The Chapbook Contest is an annual program that awards the author of the winning manuscript with the publication of a limited edition chapbook, designed, printed, and bound by artists at Center for Book Arts. This year’s contest winner is Miriam Bird Greenberg, who was selected by Guest Judge Edwin Torres.
This evening will feature poetry readings by Edwin Torres, Miriam Bird Greenberg, and Trinity Tibe.
Edwin Torres is the author of 9 books including, Xoeteox: the infinite word object (Wave Books), Ameriscopia (University of Arizona Press), and In The Function of External Circumstances (Nightboat). He is editor of the inter-disciplinary collection, The Body In Language: An Anthology (Counterpath Press). Fellowships include; New York Foundation for the Arts, The Foundation for Contemporary Art, The DIA Arts Foundation, and an Artist’s Choice Residence at The Institute for Contemporary Art, Richmond Va. He’s taught his sensory-based workshop, “Brainlingo: Writing The Voice Of The Body,” across the country and has been commissioned by Letras Latinas to create work based on Rafael Lozano-Hemmer’s art installation Pulse, which uses interactive technology to explore humanity’s connection to the heartbeat. His work is widely anthologized, including: American Poets in the 21st Century: The Poetics of Social Engagement, Post-American Poetry Vol. 2, and Angels of the Americlypse: New Latin@ Writing.
The Sixth Extinction (The Other World) by Miriam Bird Greenberg
With this work, the writer brings to our world a brilliantly cohesive other world, running parallel to a current existence, a present other. A cataclysmic landscape, which calls to question a continuous fluidity through our daily extinction—a quietly honed freefall that allows poetry and its underlying tendrils to reach beyond the same body as the new story. Presented as equal parts journal and world-making, this book tosses convention through the gyre of sentence, rhythm, line break, and a deft ear for re-idiomatic’ing poetic construct—to redefine a sort of experiential rebirth in book form. Gorgeous, smart, loose and tight…all at once.

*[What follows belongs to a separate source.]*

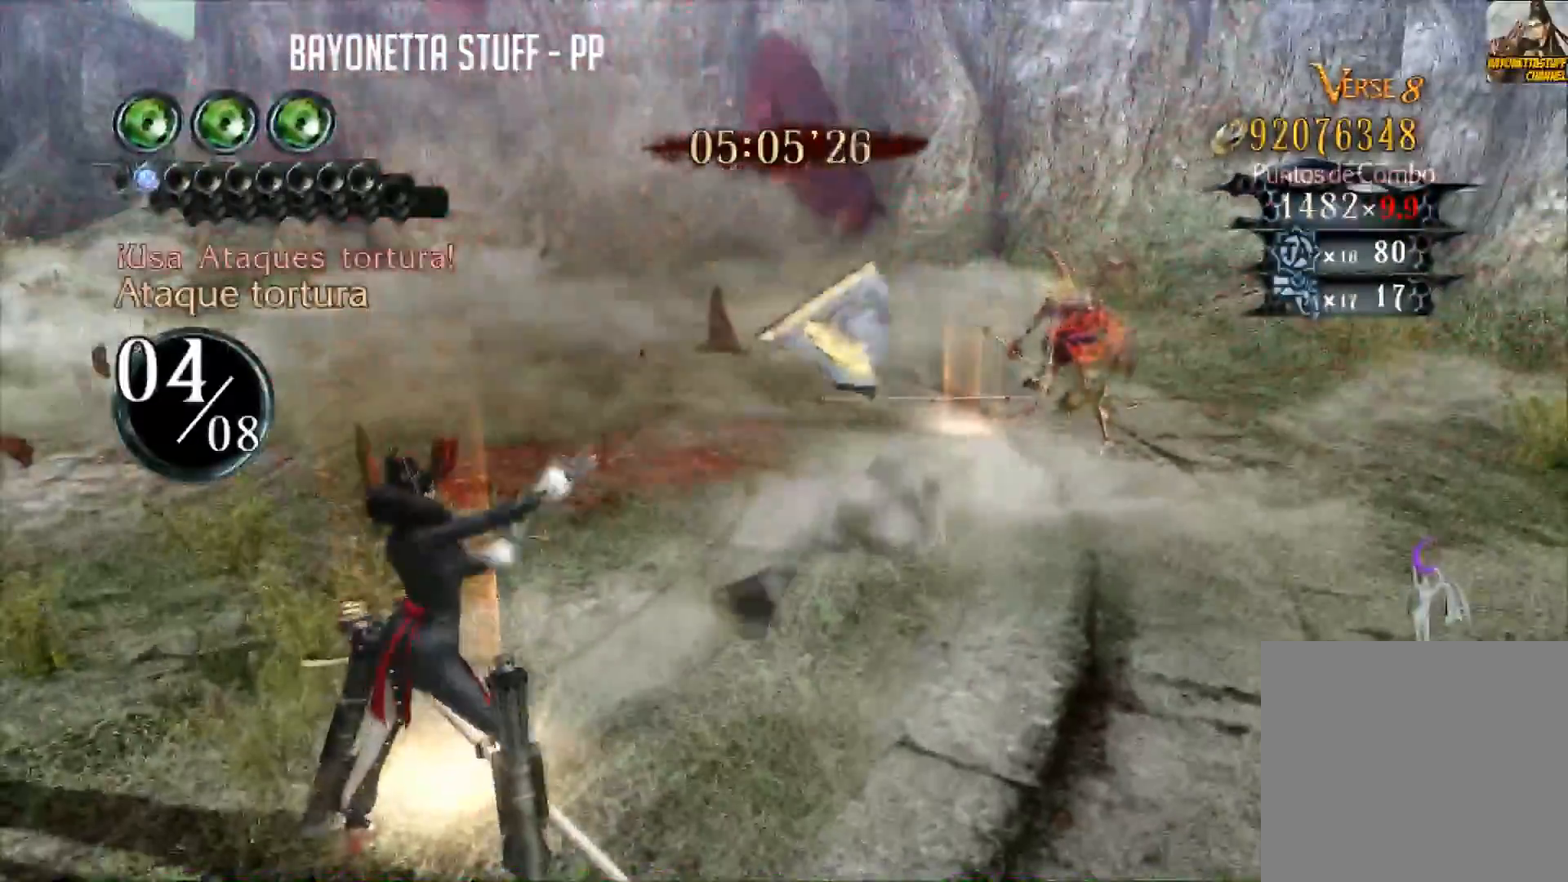
{"buttons": ["L1"], "left_stick": "center", "right_stick": "center", "events": []}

African, American by Ayokunle Falomo
The imagination and cross-fusion of two subject matters to cover an iconic genre, is inspired and powerful. I love the unexpected openings in the details and how the physicality of the text and page is utilized in the formatting of data. Plus, the reach beyond historical data to investigate how poetry can emerge underneath difficult terrain, is a testament to perseverance and the human condition. Inside the shifted perspective is where clarity begins to emerge as a new viewpoint for understanding, for possible change.
My Blood Must Have Something To Do With Me by Trinity Tibe
The missing parental figure taps into a universal search for connection — a search to define absence, which connects to the creative regeneration of search as a narrative. These focused, emotionally concise pieces give the reader open space to feel the heat and heart of the writer, and to then land as an outsider — to family/to country/to language. How the artistic relocates the authentic, and where origin looks for definition.